3) There is, however, at least one scientist who believes that fetuses can feel pain at 20 weeks. This perked my ears, and I instantly wanted to give this Dr. Kanwaljeet “Sunny” Anand dude the benefit of the doubt. But, alas, thousands of scientists and medical journals refute Sunny’s research. And while the 20-week fetal pain theory is not good enough for the nerds at the Journal of the American Medical Association, it’s totally doing the trick for state legislatures in Texas, Ohio, North Carolina, Wisconsin, Nebraska, Kansas, Louisiana, Oklahoma, Indiana, and Alabama.

Arkansas took it up a notch and banned abortions after 18 weeks. North Dakota has the tightest restriction in the country at 6 weeks. (I can forgive their Canadian accents; I cannot forgive this.)

4) Republicans don’t want to make our abortion clinics “safer for women.”

Yesterday, deep in the heart of Texas, some Republican senators stated they wanted to raise the standards of our facilities (without funding them) to create better, safer abortion clinics across the land. Then they called abortion itself an “American holocaust.” Both reasons for new legislation can’t be true. That’s silly.

5) U.S. women have a 1 in 5 chance of being raped and thousands more go unreported. 32,000 pregnancies result from rape about every year and our bodies have no “way of shutting that down.” Most recent anti-abortion bills do not acknowledge rape as a factor. Yeah, who cares. Eff them.

6) There is no form of contraception that is 100% effective, and 50% of women who undergo abortions used some form of birth control at the time of conception. But double-eff them, too.

7) Republicans want more religion written into law.
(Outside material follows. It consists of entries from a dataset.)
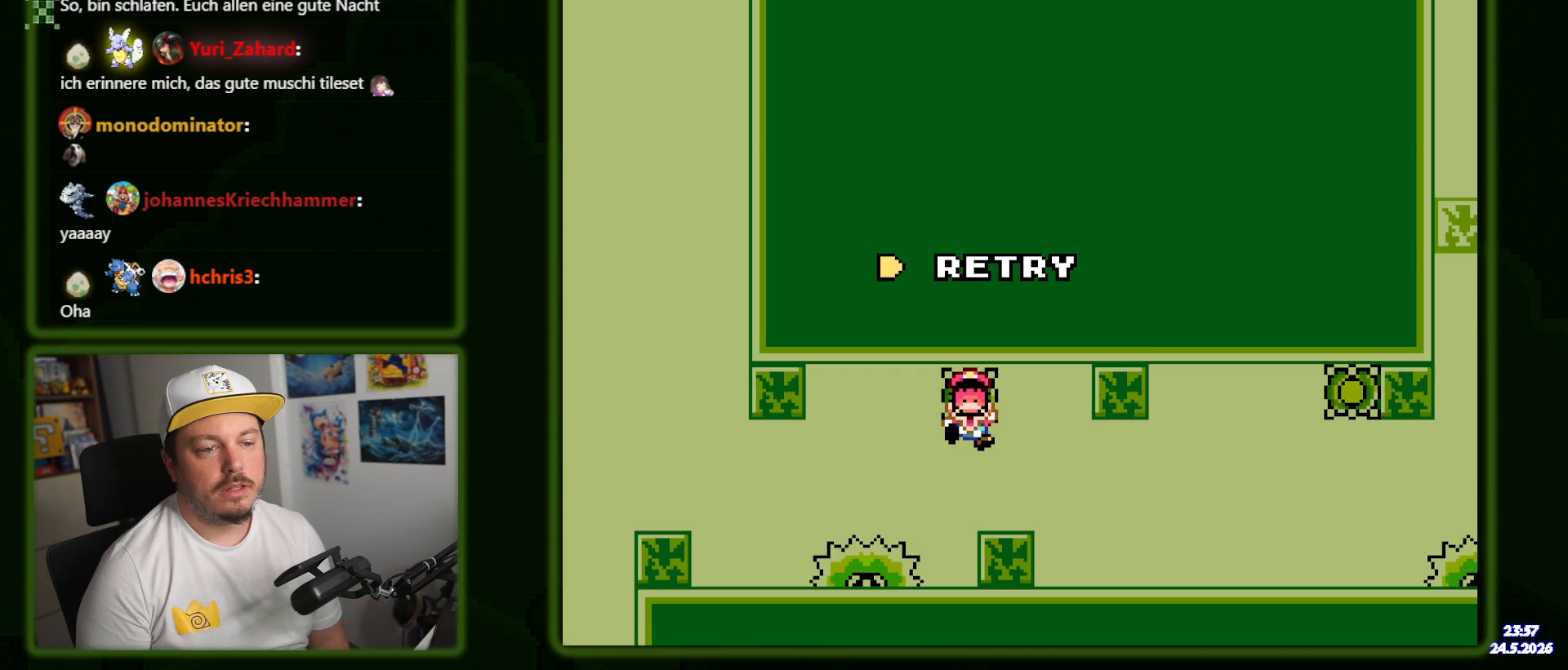
{"buttons": [], "events": [[100, "B", "down"], [200, "B", "up"], [266, "B", "down"], [400, "B", "up"]]}
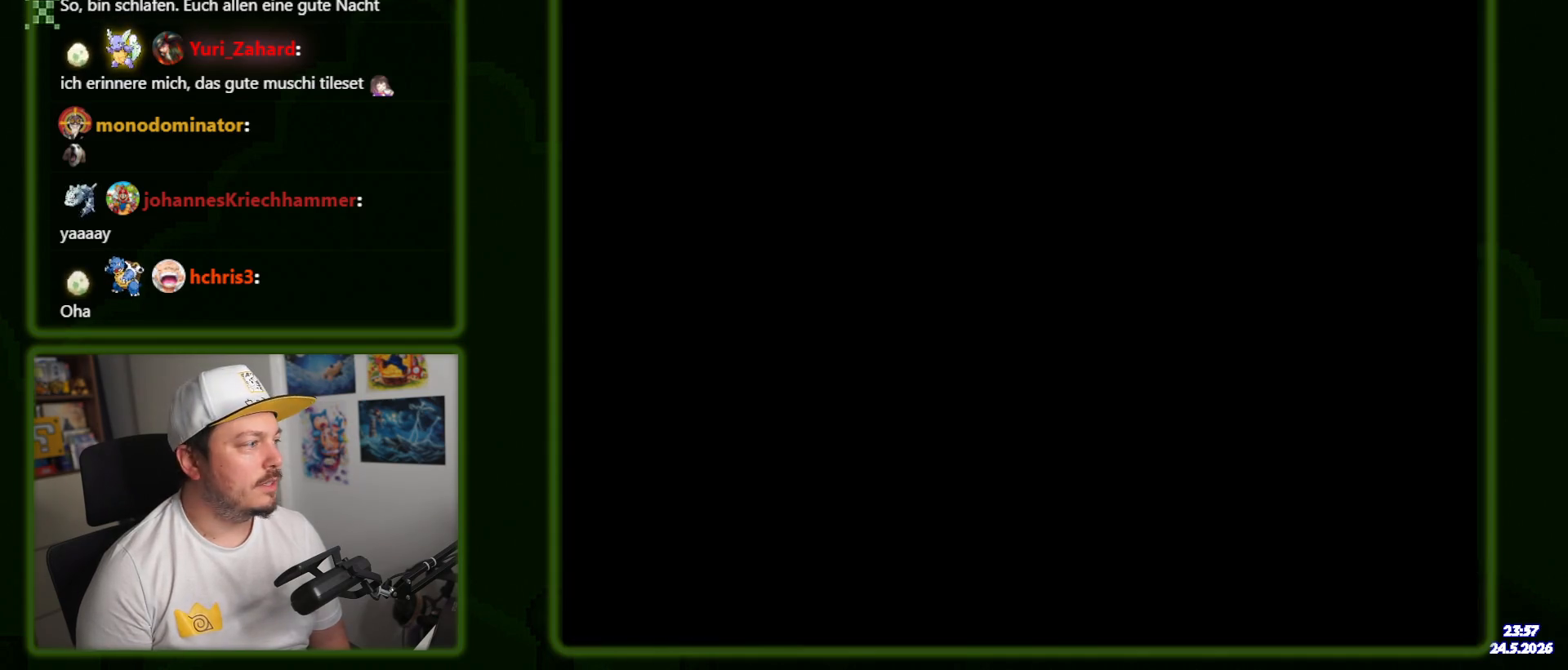
{"buttons": ["Y", "DPAD_RIGHT"], "events": [[33, "Y", "down"], [83, "DPAD_RIGHT", "down"]]}
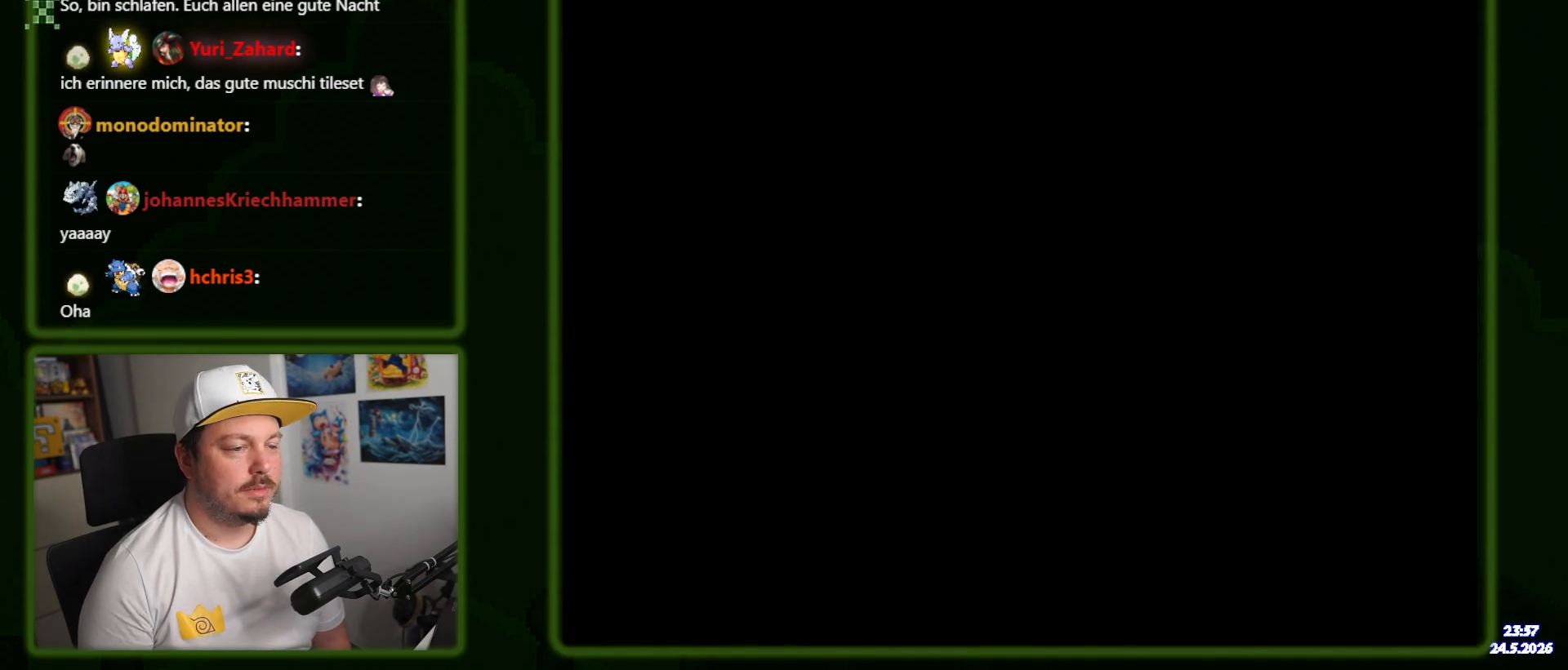
{"buttons": ["Y", "DPAD_RIGHT"], "events": []}
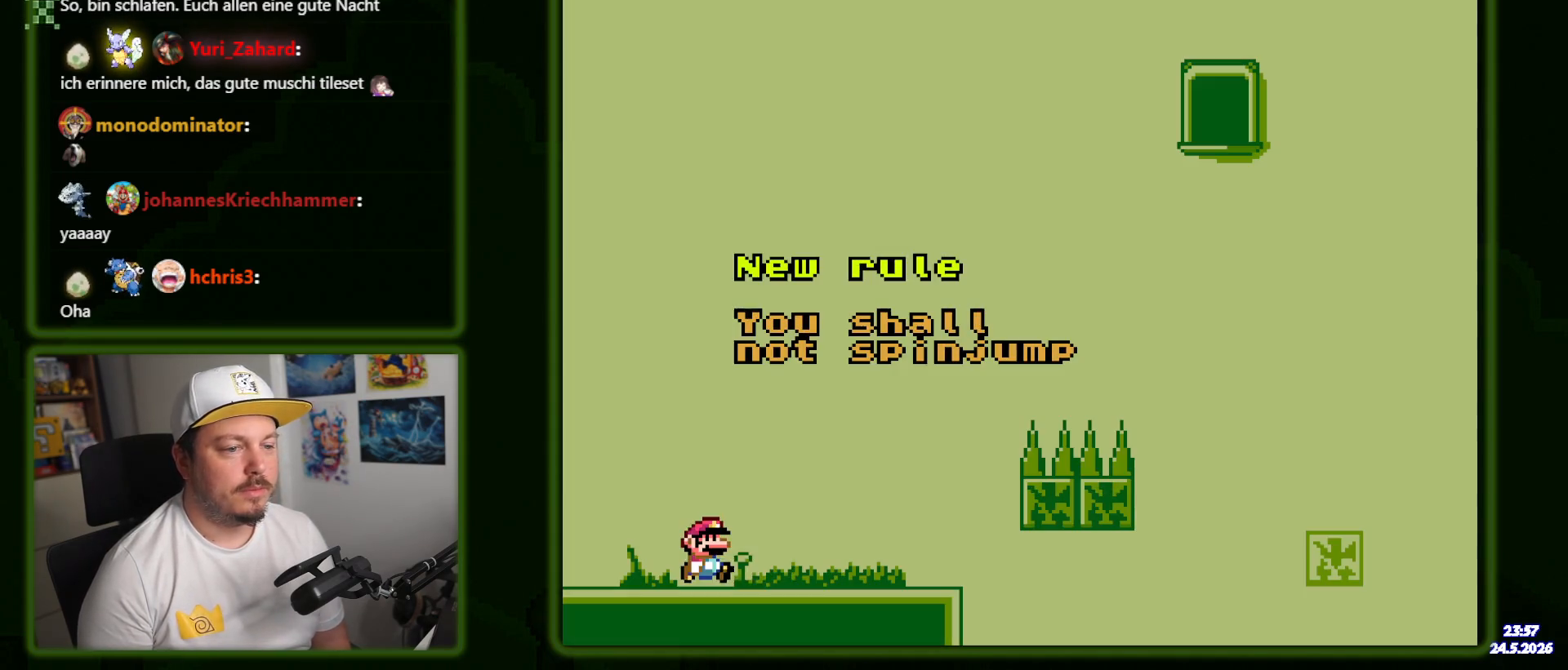
{"buttons": ["Y", "DPAD_RIGHT"], "events": []}
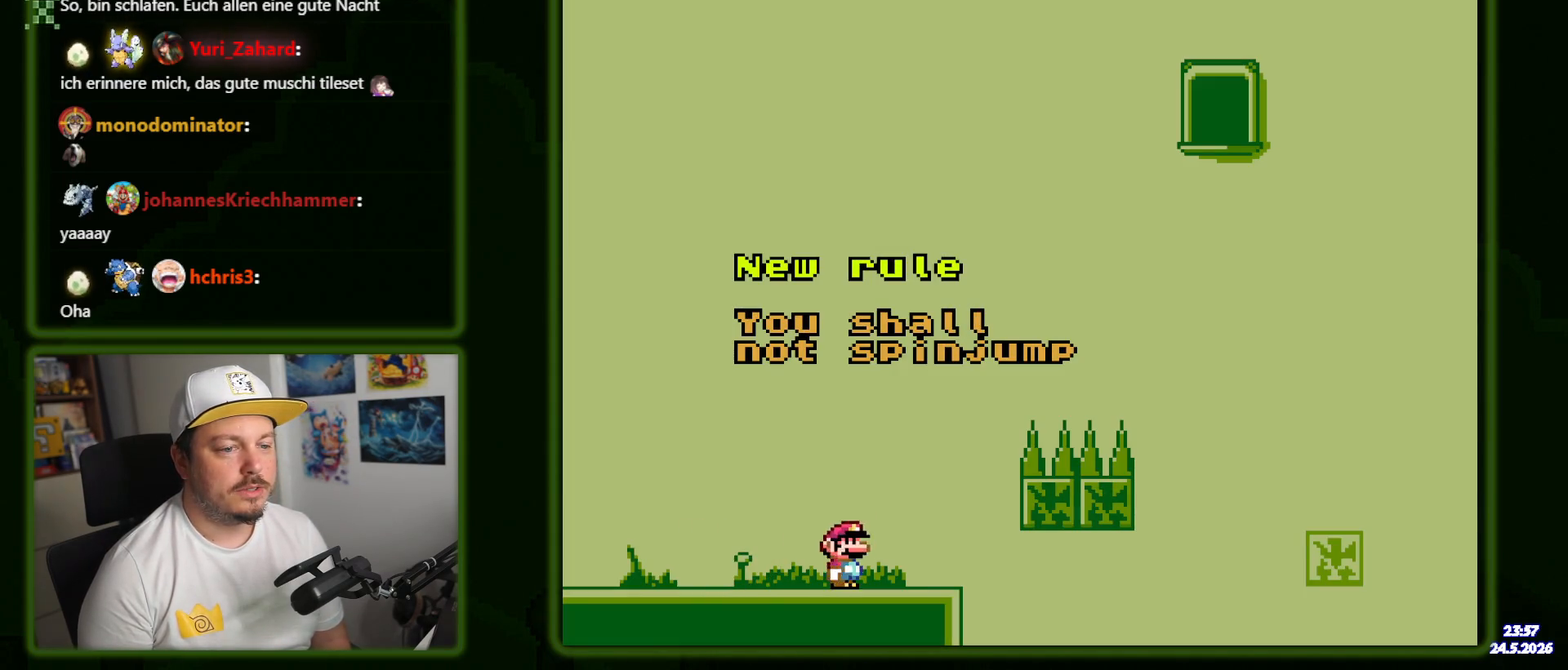
{"buttons": ["B", "Y", "DPAD_RIGHT"], "events": [[83, "B", "down"]]}
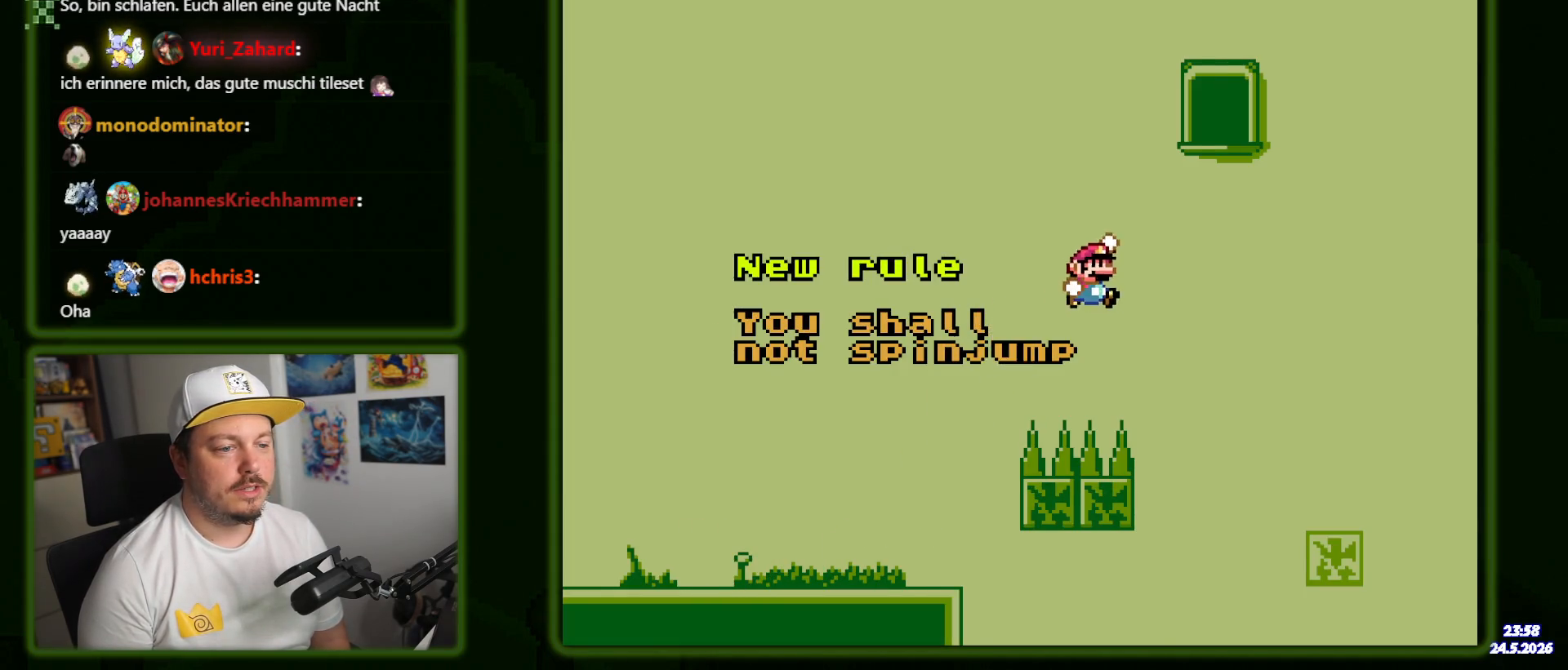
{"buttons": ["Y", "DPAD_RIGHT"], "events": [[200, "B", "up"]]}
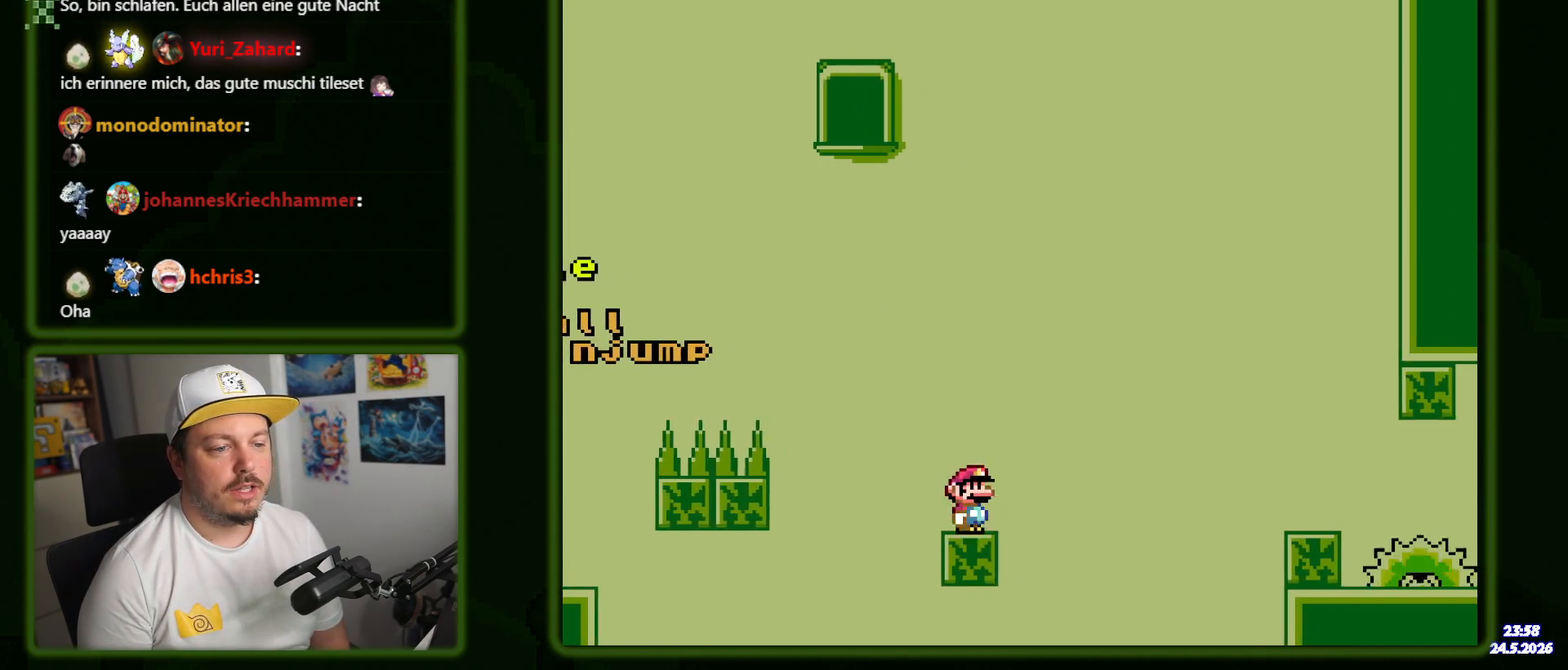
{"buttons": ["B", "Y", "DPAD_RIGHT"], "events": [[50, "B", "down"], [133, "B", "up"], [266, "B", "down"]]}
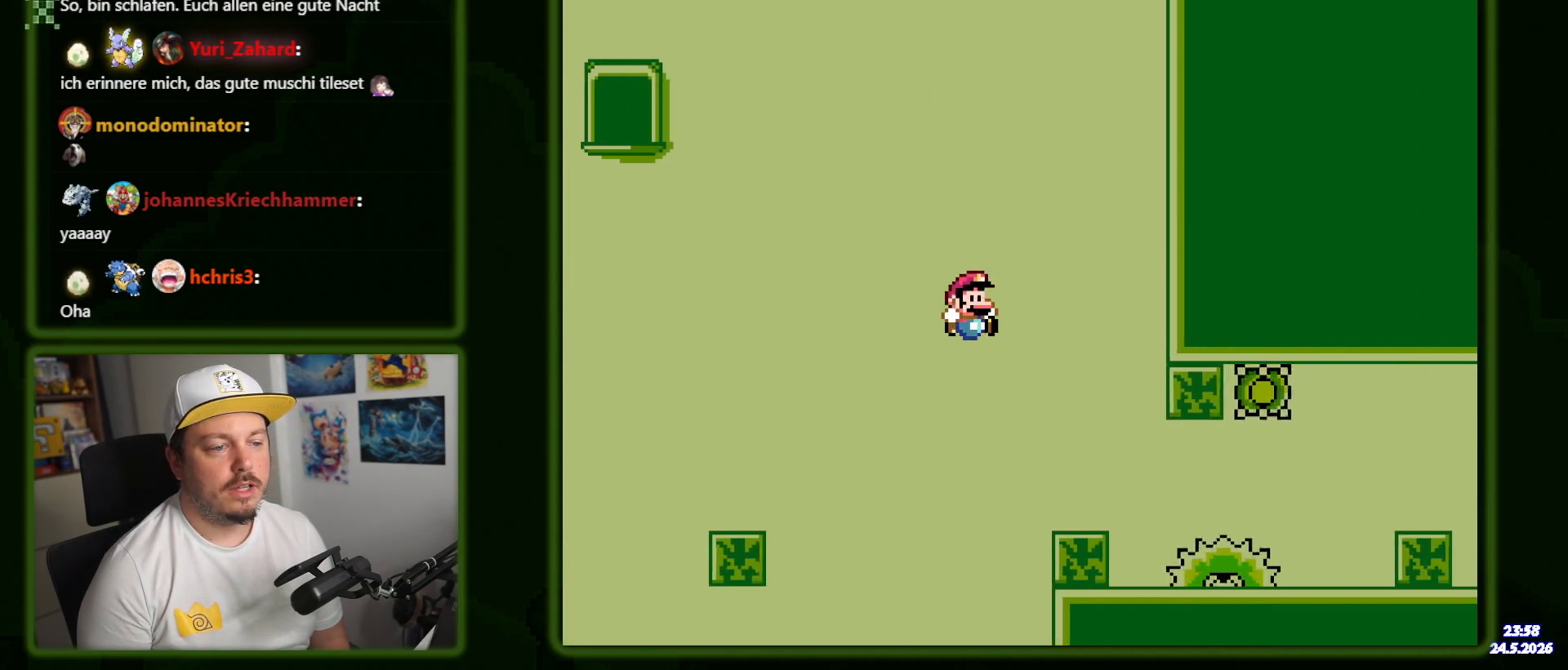
{"buttons": ["Y", "DPAD_LEFT"], "events": [[150, "B", "up"], [433, "DPAD_RIGHT", "up"], [466, "DPAD_LEFT", "down"]]}
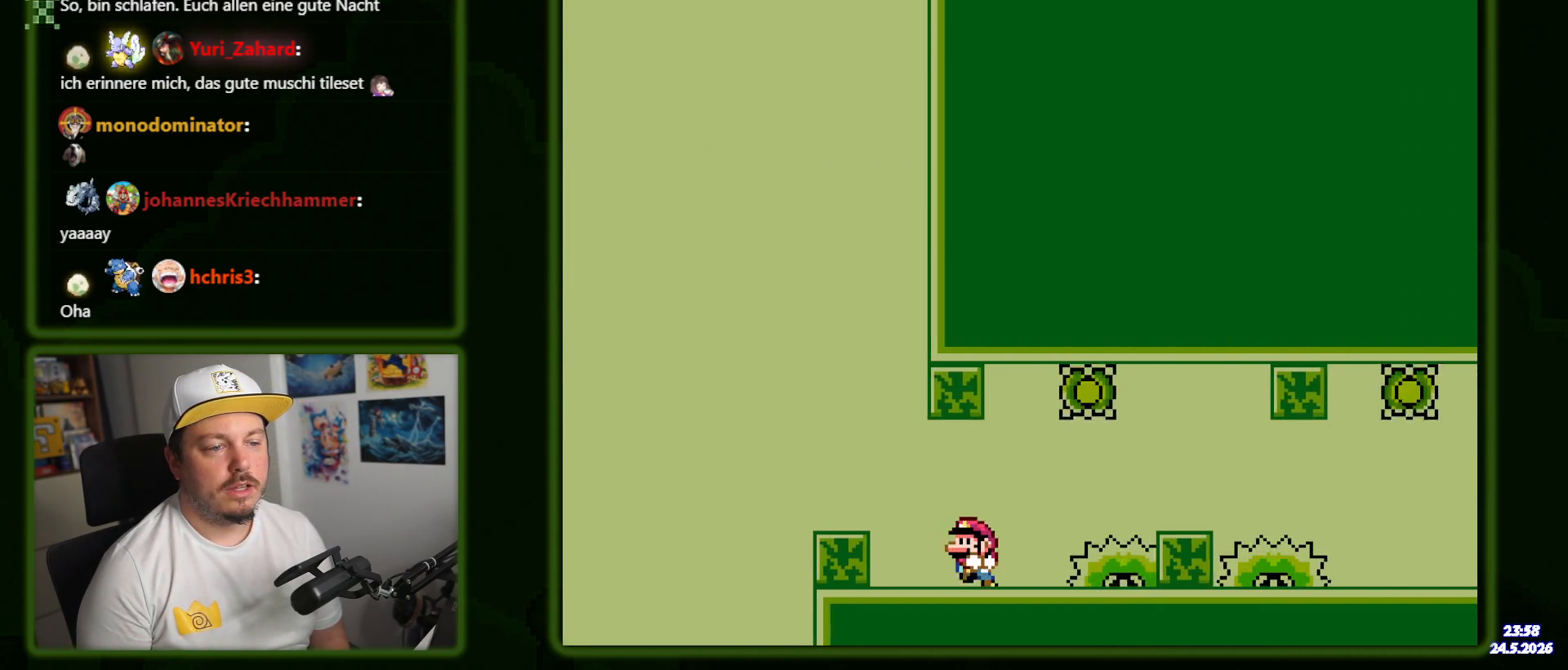
{"buttons": ["Y", "DPAD_RIGHT"], "events": [[50, "DPAD_LEFT", "up"], [50, "DPAD_RIGHT", "down"], [116, "B", "down"], [183, "B", "up"], [233, "DPAD_RIGHT", "up"], [333, "DPAD_RIGHT", "down"]]}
For some reason I was surprised–no traumatized–to find that relatively all pro-life leaders are arguing a constitutional issue employing terms like “evil,” “murderers,” “slavery,” “babies,” “mighty”, “God,” “blessed,” “miracle,” “savior,” and, of course, “American holocaust.” Their message is a religiously-based one, and the Republican rank-and-file are lined up in support.

Personally, I’ve straight up  thrown doooown at a Wednesday night church service or two, but I wasn’t raised thinking it appropriate to have one during a legislative session. If I wanted to live in a theocracy, I’d comfortably relocate to a woman-friendly, politically-stable region like Iran, Afghanistan, Somalia, Pakistan, Yemen, or Sudan.

8) Illegal abortions = more unsafe abortions.

Countries where abortions are legal have the lowest abortion rates worldwide. Where abortions are illegal and most routinely performed, 95 to 97% of abortions are unsafe and women fatalities are greater. Here I don’t see a strong correlation between secular and non-secular regions, good populations and evil-doing populations. I don’t see the laws doing anything to detract from the act. I think…it’s a poverty thing. And, as such, it’s an education thing.

But these fools in the Texas capitol are also trying to take down Planned Parenthood, its ever-controversial contraceptives, and every form of sex education in its wake. It’s almost as if they want women to stay barefoot and pregnant…

9) Too many men–not men alone–but *too many* men are testifying and making big decisions about what’s going on inside of my body. It’s not about what is written in our constitution. It’s not about science or health. It’s not even about the preservation of life. (How many in this party support war, the death penalty, and right to bear automatic assault weapons?)  It’s all about the murder that they “feel” is happening in my body. Unfortunately, men possess the majority of voting power on this particular issue–and all issues–in every single state legislature in the U.S.

What I really want to say to them is this: sit your asses out on this one, enjoy a beer, watch the game, and go get paid your extra quarter on the hour. You have a relatively shorter lifespan; I have to go through childbirth and everything that comes with it.

That’s the deal, and if you stick to it I’ll love you long time.